• **Extracted material**
********************

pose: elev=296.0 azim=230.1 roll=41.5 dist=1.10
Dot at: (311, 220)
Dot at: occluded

********************

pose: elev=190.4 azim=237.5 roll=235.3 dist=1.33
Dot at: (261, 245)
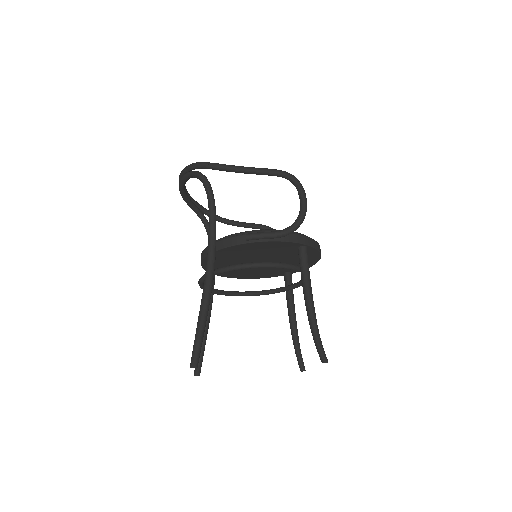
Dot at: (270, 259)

********************

• **Task goal**
Reproduce the listing lines from the one containing "pose: elev=296.0 azim=230.1" through the one containing "Dot at: occluded", inclusive.

• **Worked solution**
pose: elev=296.0 azim=230.1 roll=41.5 dist=1.10
Dot at: (311, 220)
Dot at: occluded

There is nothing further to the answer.